La literatura y la sátira sirven a la población en su progreso, a menudo vacilante, hacia la tolerancia y la paz. A lo largo de la historia, las personas buenas y decentes toleran habitualmente la opresión, la venganza, la segregación, la codicia, el fascismo y la guerra, simplemente porque siguen a aquellos en quienes confían. Esto ocurre con mayor frecuencia todavía en las campañas electorales.

Cada época tiene su propia ceguera peculiar, e ir en contra de la complacencia y la conformidad de los vecinos puede ser más difícil que enfrentarse directamente a un tirano. A menudo es una voz privada de derechos, como la del personaje de Twain, la que despierta la capacidad de reflexión de una población entera.

Hoy en día no tenemos suficientes autorías de ficción en el lado correcto de la historia, puesto que la multitud está plegada a clichés sobre política de identidad: propaganda, no ficción ingeniosa. Y es hora de que abordemos a la masa que objetivamente está enfurecida, a explorar muy adentro de su ser y a invertir el proceso: cuando la distopía está en la calle, en la televisión ponen documentales de animales, y viceversa.
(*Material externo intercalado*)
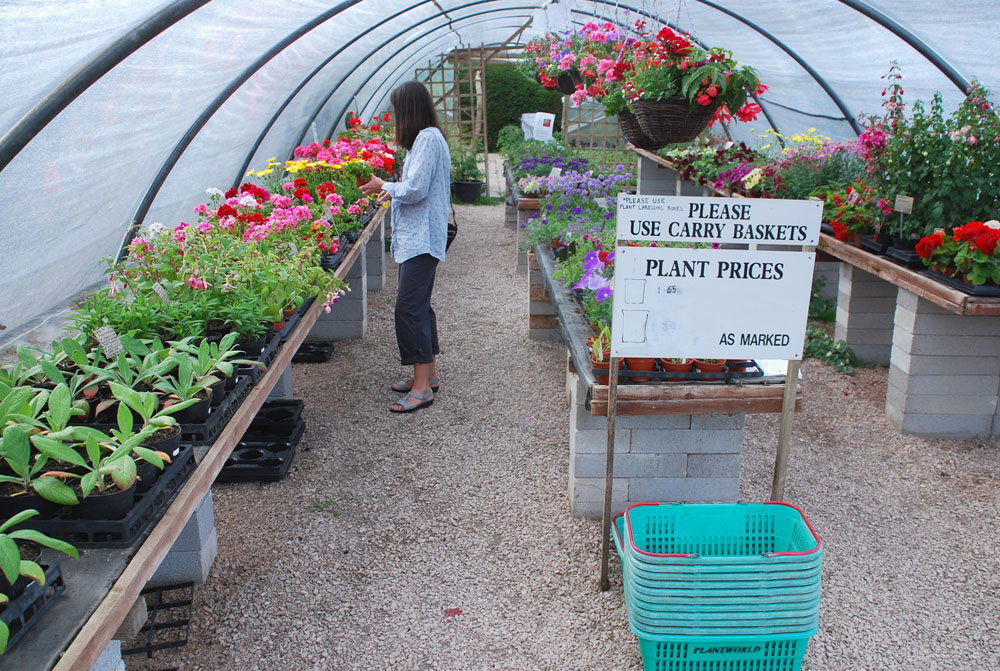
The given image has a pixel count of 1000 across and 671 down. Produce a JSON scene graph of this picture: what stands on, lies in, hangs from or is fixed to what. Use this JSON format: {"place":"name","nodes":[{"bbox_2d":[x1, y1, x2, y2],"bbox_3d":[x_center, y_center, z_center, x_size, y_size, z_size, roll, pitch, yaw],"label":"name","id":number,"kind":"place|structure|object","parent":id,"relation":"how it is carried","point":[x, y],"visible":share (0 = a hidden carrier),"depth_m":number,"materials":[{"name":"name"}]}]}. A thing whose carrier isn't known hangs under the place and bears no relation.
{"place":"outdoors","nodes":[
{"label":"outdoors","id":0,"kind":"place"},
{"bbox_2d":[136,199,999,670],"label":"gravel path","id":1,"kind":"structure","parent":0,"point":[464,589],"materials":[{"name":"grey gravel"}]},
{"bbox_2d":[126,582,195,668],"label":"black tray","id":2,"kind":"object","parent":1,"relation":"on","point":[186,640],"visible":0.69,"depth_m":3.14,"materials":[{"name":"black plastic"}]},
{"bbox_2d":[147,488,216,588],"bbox_3d":[-1.288,0.662,3.492,0.469,0.374,0.308,0,16,-1],"label":"block","id":3,"kind":"object","parent":1,"relation":"on","point":[190,523],"visible":0.3,"depth_m":3.46,"materials":[{"name":"concrete"}]},
{"bbox_2d":[2,205,389,670],"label":"wooden bench","id":4,"kind":"object","parent":3,"relation":"on","point":[192,493],"visible":0.49,"depth_m":2.30,"materials":[{"name":"wood"}]},
{"bbox_2d":[0,510,70,649],"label":"potted plant","id":5,"kind":"object","parent":4,"relation":"on","point":[14,566],"visible":0.98,"depth_m":1.96,"materials":[{"name":"green plant"}]},
{"bbox_2d":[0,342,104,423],"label":"potted plant","id":6,"kind":"object","parent":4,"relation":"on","point":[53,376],"visible":0.74,"depth_m":2.82,"materials":[{"name":"green plant"}]},
{"bbox_2d":[0,438,195,546],"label":"black crate","id":7,"kind":"object","parent":4,"relation":"on","point":[151,509],"visible":0.48,"depth_m":2.34,"materials":[{"name":"black plastic"}]},
{"bbox_2d":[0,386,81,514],"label":"potted plant","id":8,"kind":"object","parent":7,"relation":"in","point":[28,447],"visible":0.88,"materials":[{"name":"green plant"}]},
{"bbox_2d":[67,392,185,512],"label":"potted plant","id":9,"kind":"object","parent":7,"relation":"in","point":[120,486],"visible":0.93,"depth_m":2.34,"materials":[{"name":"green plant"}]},
{"bbox_2d":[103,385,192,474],"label":"potted plant","id":10,"kind":"object","parent":7,"relation":"in","point":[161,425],"visible":0.73,"depth_m":2.64,"materials":[{"name":"green plant"}]},
{"bbox_2d":[94,326,122,358],"bbox_3d":[-1.186,0.058,3.036,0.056,0.162,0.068,6,17,19],"label":"plant label","id":11,"kind":"object","parent":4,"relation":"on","point":[108,335],"visible":0.87,"depth_m":3.02,"materials":[{"name":"white plastic"}]},
{"bbox_2d":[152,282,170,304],"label":"plant label","id":12,"kind":"object","parent":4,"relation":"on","point":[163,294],"visible":0.73,"depth_m":3.64,"materials":[{"name":"white plastic"}]},
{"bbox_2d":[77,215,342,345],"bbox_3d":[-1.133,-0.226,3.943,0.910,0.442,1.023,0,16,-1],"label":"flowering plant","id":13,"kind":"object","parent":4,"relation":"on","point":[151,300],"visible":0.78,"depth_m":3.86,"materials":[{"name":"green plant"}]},
{"bbox_2d":[169,367,256,443],"bbox_3d":[-1.036,0.218,3.191,0.428,0.082,0.409,0,16,-1],"label":"black crate","id":14,"kind":"object","parent":4,"relation":"on","point":[226,413],"visible":0.34,"depth_m":3.12,"materials":[{"name":"black plastic"}]},
{"bbox_2d":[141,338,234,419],"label":"potted plant","id":15,"kind":"object","parent":14,"relation":"in","point":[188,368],"visible":0.85,"depth_m":3.03,"materials":[{"name":"green plant"}]},
{"bbox_2d":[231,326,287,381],"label":"black crate","id":16,"kind":"object","parent":4,"relation":"on","point":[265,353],"visible":0.33,"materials":[{"name":"black plastic"}]},
{"bbox_2d":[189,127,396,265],"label":"red flowers","id":17,"kind":"object","parent":4,"relation":"on","point":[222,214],"visible":0.67,"depth_m":5.56,"materials":[{"name":"red plant"}]},
{"bbox_2d":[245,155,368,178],"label":"yellow flowers","id":18,"kind":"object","parent":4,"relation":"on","point":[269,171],"visible":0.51,"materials":[{"name":"yellow plant"}]},
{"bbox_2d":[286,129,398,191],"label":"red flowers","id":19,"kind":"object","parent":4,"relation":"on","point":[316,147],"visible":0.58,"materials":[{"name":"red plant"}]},
{"bbox_2d":[218,398,305,481],"bbox_3d":[-1.153,0.493,4.686,0.439,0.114,0.601,0,16,-1],"label":"black tray","id":20,"kind":"object","parent":1,"relation":"on","point":[245,462],"visible":0.67,"depth_m":4.59,"materials":[{"name":"black plastic"}]},
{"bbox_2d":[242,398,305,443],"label":"plant tray","id":21,"kind":"object","parent":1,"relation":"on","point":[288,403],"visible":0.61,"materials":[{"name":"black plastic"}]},
{"bbox_2d":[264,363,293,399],"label":"block","id":22,"kind":"object","parent":1,"relation":"on","point":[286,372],"visible":0.2,"depth_m":5.29,"materials":[{"name":"concrete"}]},
{"bbox_2d":[291,341,333,363],"bbox_3d":[-1.281,0.101,6.296,0.457,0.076,0.252,0,16,-1],"label":"black tray","id":23,"kind":"object","parent":1,"relation":"on","point":[318,353],"visible":0.67,"depth_m":6.20,"materials":[{"name":"black plastic"}]},
{"bbox_2d":[311,228,372,342],"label":"block pillar","id":24,"kind":"structure","parent":1,"relation":"on","point":[359,290],"depth_m":6.78,"materials":[{"name":"grey concrete"}]},
{"bbox_2d":[363,216,386,291],"bbox_3d":[-1.295,-0.659,8.209,0.664,0.601,0.404,0,16,-1],"label":"block pillar","id":25,"kind":"structure","parent":1,"relation":"on","point":[374,247],"depth_m":8.08,"materials":[{"name":"stone"}]},
{"bbox_2d":[360,79,449,413],"bbox_3d":[-0.498,-0.486,5.339,0.473,1.608,0.662,0,16,-1],"label":"woman","id":26,"kind":"object","parent":1,"relation":"on","point":[421,194],"visible":0.97,"depth_m":5.16},
{"bbox_2d":[445,205,458,250],"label":"handbag","id":27,"kind":"object","parent":26,"relation":"hanging from","point":[454,233],"visible":0.26,"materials":[{"name":"black leather"}]},
{"bbox_2d":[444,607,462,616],"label":"fallen petal","id":28,"kind":"object","parent":1,"relation":"on","point":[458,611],"visible":0.95,"depth_m":3.29,"materials":[{"name":"red plant"}]},
{"bbox_2d":[452,179,483,202],"bbox_3d":[-0.445,-1.993,13.797,0.466,0.280,0.462,0,16,-1],"label":"plant pot","id":29,"kind":"object","parent":1,"relation":"on","point":[472,186],"visible":0.91,"depth_m":13.63,"materials":[{"name":"black plastic"}]},
{"bbox_2d":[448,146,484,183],"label":"potted plant","id":30,"kind":"object","parent":29,"relation":"in","point":[468,167],"visible":0.76,"depth_m":13.00,"materials":[{"name":"green plant"}]},
{"bbox_2d":[0,0,997,344],"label":"greenhouse","id":31,"kind":"object","parent":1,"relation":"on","point":[55,83],"visible":0.69,"depth_m":5.55,"materials":[{"name":"white plastic"}]},
{"bbox_2d":[525,25,601,97],"bbox_3d":[0.530,-2.054,7.160,0.760,0.692,0.759,0,16,-1],"label":"hanging flower basket","id":32,"kind":"object","parent":31,"relation":"hanging from","point":[566,90],"visible":0.57,"depth_m":7.11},
{"bbox_2d":[614,107,660,149],"bbox_3d":[0.920,-1.359,6.192,0.423,0.377,0.442,0,16,-1],"label":"hanging basket","id":33,"kind":"object","parent":31,"relation":"hanging from","point":[635,132],"visible":0.41,"depth_m":6.12,"materials":[{"name":"wicker"}]},
{"bbox_2d":[629,96,717,147],"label":"hanging basket","id":34,"kind":"object","parent":31,"relation":"hanging from","point":[687,137],"visible":0.71,"depth_m":4.88,"materials":[{"name":"wicker"}]},
{"bbox_2d":[599,24,765,128],"bbox_3d":[0.934,-1.345,4.980,0.730,0.608,0.680,0,16,-1],"label":"hanging flower basket","id":35,"kind":"object","parent":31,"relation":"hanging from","point":[705,100],"visible":0.86,"depth_m":4.88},
{"bbox_2d":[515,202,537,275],"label":"block","id":36,"kind":"object","parent":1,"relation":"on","point":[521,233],"visible":0.29,"depth_m":8.62,"materials":[{"name":"grey concrete"}]},
{"bbox_2d":[527,247,560,342],"bbox_3d":[0.655,-0.259,6.762,0.947,0.527,0.553,0,16,-1],"label":"block","id":37,"kind":"object","parent":1,"relation":"on","point":[533,313],"visible":0.34,"depth_m":6.61,"materials":[{"name":"grey concrete"}]},
{"bbox_2d":[599,339,617,591],"bbox_3d":[0.378,0.334,3.419,0.032,1.142,0.028,0,16,-1],"label":"wooden stake","id":38,"kind":"object","parent":1,"relation":"on","point":[605,507],"visible":0.96,"depth_m":3.45,"materials":[{"name":"brown wood"}]},
{"bbox_2d":[611,246,818,362],"bbox_3d":[0.695,-0.105,3.279,0.724,0.369,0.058,0,16,-1],"label":"sign","id":39,"kind":"object","parent":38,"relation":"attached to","point":[697,331],"visible":1,"depth_m":3.26,"materials":[{"name":"white"}]},
{"bbox_2d":[615,194,823,245],"bbox_3d":[0.709,-0.368,3.241,0.708,0.144,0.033,0,16,-1],"label":"sign","id":40,"kind":"object","parent":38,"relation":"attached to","point":[732,239],"visible":0.99,"depth_m":3.23,"materials":[{"name":"white"}]},
{"bbox_2d":[568,360,745,519],"bbox_3d":[0.628,0.383,4.264,0.683,0.570,0.723,0,16,-1],"label":"block pillar","id":41,"kind":"structure","parent":1,"relation":"on","point":[578,474],"depth_m":3.95,"materials":[{"name":"grey concrete"}]},
{"bbox_2d":[536,234,804,415],"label":"wooden bench","id":42,"kind":"object","parent":41,"relation":"on","point":[727,405],"visible":0.42,"depth_m":3.58,"materials":[{"name":"brown wood"}]},
{"bbox_2d":[511,155,631,204],"bbox_3d":[0.593,-1.499,9.108,1.095,0.497,2.312,0,16,-1],"label":"purple flowers","id":43,"kind":"object","parent":42,"relation":"on","point":[546,192],"visible":0.52,"depth_m":8.89,"materials":[{"name":"purple plant"}]},
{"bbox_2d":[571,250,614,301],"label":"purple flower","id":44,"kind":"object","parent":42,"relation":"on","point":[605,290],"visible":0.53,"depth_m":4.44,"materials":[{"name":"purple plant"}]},
{"bbox_2d":[588,327,612,383],"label":"potted plant","id":45,"kind":"object","parent":42,"relation":"on","point":[595,366],"visible":0.53,"depth_m":3.59,"materials":[{"name":"plant"}]},
{"bbox_2d":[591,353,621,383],"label":"flower pot","id":46,"kind":"object","parent":42,"relation":"on","point":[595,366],"visible":0.4,"depth_m":3.49,"materials":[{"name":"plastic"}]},
{"bbox_2d":[624,356,655,379],"bbox_3d":[0.500,0.093,3.576,0.121,0.106,0.123,0,16,-1],"label":"terracotta pot","id":47,"kind":"object","parent":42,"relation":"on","point":[646,366],"visible":0.59,"depth_m":3.54,"materials":[{"name":"ceramic"}]},
{"bbox_2d":[659,357,693,380],"bbox_3d":[0.628,0.092,3.572,0.117,0.115,0.121,0,16,-1],"label":"flower pot","id":48,"kind":"object","parent":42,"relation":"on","point":[685,364],"visible":0.57,"depth_m":3.54,"materials":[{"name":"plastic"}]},
{"bbox_2d":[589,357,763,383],"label":"plant tray","id":49,"kind":"object","parent":42,"relation":"on","point":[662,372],"visible":0.39,"depth_m":3.56,"materials":[{"name":"black plastic"}]},
{"bbox_2d":[692,358,725,375],"bbox_3d":[0.765,0.103,3.655,0.118,0.090,0.120,0,16,-1],"label":"terracotta pot","id":50,"kind":"object","parent":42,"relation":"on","point":[713,366],"visible":0.53,"depth_m":3.62,"materials":[{"name":"ceramic"}]},
{"bbox_2d":[614,502,822,670],"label":"basket stack","id":51,"kind":"object","parent":1,"relation":"on","point":[640,564],"visible":0.98,"depth_m":2.90,"materials":[{"name":"plastic"}]},
{"bbox_2d":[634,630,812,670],"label":"green basket","id":52,"kind":"object","parent":1,"relation":"on","point":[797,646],"visible":0.39,"depth_m":2.92,"materials":[{"name":"teal plastic"}]},
{"bbox_2d":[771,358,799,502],"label":"wooden post","id":53,"kind":"object","parent":1,"relation":"on","point":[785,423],"visible":0.57,"depth_m":3.48,"materials":[{"name":"brown wood"}]},
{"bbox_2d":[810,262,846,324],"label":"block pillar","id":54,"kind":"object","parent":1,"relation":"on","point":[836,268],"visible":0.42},
{"bbox_2d":[802,327,858,374],"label":"weed","id":55,"kind":"object","parent":1,"relation":"on","point":[832,358],"visible":0.56,"depth_m":6.07,"materials":[{"name":"green plant"}]},
{"bbox_2d":[832,262,899,366],"bbox_3d":[2.539,-0.161,6.330,0.700,0.612,0.411,0,16,-1],"label":"block pillar","id":56,"kind":"structure","parent":1,"relation":"on","point":[852,298],"depth_m":6.21,"materials":[{"name":"grey concrete"}]},
{"bbox_2d":[638,146,999,316],"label":"wooden shelf","id":57,"kind":"object","parent":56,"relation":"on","point":[865,255],"visible":0.55,"depth_m":5.10,"materials":[{"name":"brown wood"}]},
{"bbox_2d":[669,141,768,194],"bbox_3d":[1.842,-1.358,8.174,0.714,0.341,1.078,0,16,-1],"label":"pink flowers","id":58,"kind":"object","parent":57,"relation":"on","point":[736,175],"visible":0.58,"depth_m":8.12,"materials":[{"name":"purple plant"}]},
{"bbox_2d":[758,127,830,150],"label":"yellow flowers","id":59,"kind":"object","parent":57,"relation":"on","point":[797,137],"visible":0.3,"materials":[{"name":"yellow plant"}]},
{"bbox_2d":[754,134,864,201],"bbox_3d":[2.161,-1.144,6.937,0.754,0.496,0.956,0,16,-1],"label":"pink flowers","id":60,"kind":"object","parent":57,"relation":"on","point":[811,180],"visible":0.59,"depth_m":6.90,"materials":[{"name":"plant"}]},
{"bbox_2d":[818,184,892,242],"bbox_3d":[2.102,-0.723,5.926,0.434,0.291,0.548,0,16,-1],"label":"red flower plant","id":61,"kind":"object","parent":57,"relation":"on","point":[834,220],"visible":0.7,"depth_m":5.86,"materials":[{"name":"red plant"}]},
{"bbox_2d":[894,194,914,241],"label":"plant label","id":62,"kind":"object","parent":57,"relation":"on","point":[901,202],"visible":0.94,"depth_m":5.10,"materials":[{"name":"beige plastic"}]},
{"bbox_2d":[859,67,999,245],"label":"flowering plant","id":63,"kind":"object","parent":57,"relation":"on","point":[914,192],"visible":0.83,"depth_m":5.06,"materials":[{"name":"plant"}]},
{"bbox_2d":[914,219,999,289],"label":"red geranium","id":64,"kind":"object","parent":57,"relation":"on","point":[965,235],"visible":0.95,"depth_m":4.51,"materials":[{"name":"red plant"}]},
{"bbox_2d":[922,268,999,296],"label":"plant tray","id":65,"kind":"object","parent":57,"relation":"on","point":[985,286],"visible":0.39,"depth_m":4.46,"materials":[{"name":"black plastic"}]},
{"bbox_2d":[885,289,999,438],"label":"block pillar","id":66,"kind":"structure","parent":1,"relation":"on","point":[918,368],"depth_m":4.94,"materials":[{"name":"grey concrete"}]},
{"label":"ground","id":67,"kind":"structure","parent":0},
{"bbox_2d":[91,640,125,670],"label":"block","id":68,"kind":"object","parent":67,"relation":"on","point":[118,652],"visible":0.33,"depth_m":2.32,"materials":[{"name":"concrete"}]},
{"bbox_2d":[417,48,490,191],"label":"trellis","id":69,"kind":"object","parent":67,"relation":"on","point":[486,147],"visible":0.57,"depth_m":14.68,"materials":[{"name":"brown wood"}]},
{"bbox_2d":[484,63,565,145],"bbox_3d":[0.478,-4.758,21.644,4.056,2.317,1.161,0,16,-1],"label":"hedge","id":70,"kind":"object","parent":67,"relation":"on","point":[488,81],"visible":0.42,"depth_m":21.28,"materials":[{"name":"green plant"}]},
{"bbox_2d":[521,112,555,141],"bbox_3d":[0.460,-2.499,12.264,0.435,0.437,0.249,0,16,-1],"label":"white sign","id":71,"kind":"object","parent":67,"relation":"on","point":[543,118],"visible":0.89,"depth_m":12.15,"materials":[{"name":"white plastic"}]},
{"bbox_2d":[561,95,627,159],"bbox_3d":[1.444,-2.911,14.272,1.227,1.852,0.085,0,16,-1],"label":"trellis","id":72,"kind":"object","parent":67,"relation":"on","point":[591,139],"visible":0.4,"depth_m":14.22,"materials":[{"name":"brown wood"}]},
{"bbox_2d":[636,154,684,196],"bbox_3d":[1.753,-1.336,10.372,0.616,0.858,0.475,0,16,-1],"label":"block pillar","id":73,"kind":"structure","parent":67,"relation":"on","point":[664,171],"depth_m":10.08,"materials":[{"name":"grey concrete"}]}
]}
Bonus track: Julieta Cardinali y Diego Peretti acaban de estrenar la película argentina «Doble discurso», del escritor Hernán Guerschuny que, en forma de comedia, narra la historia de un candidato a las elecciones presidenciales cuya campaña es necesario remontar tras varios traspiés y que enfrenta a un candidato «progresista» con buen pronóstico. De fondo, una empresa minera que trabajará para que prevalezcan sus intereses y un sistema que explota por los aires.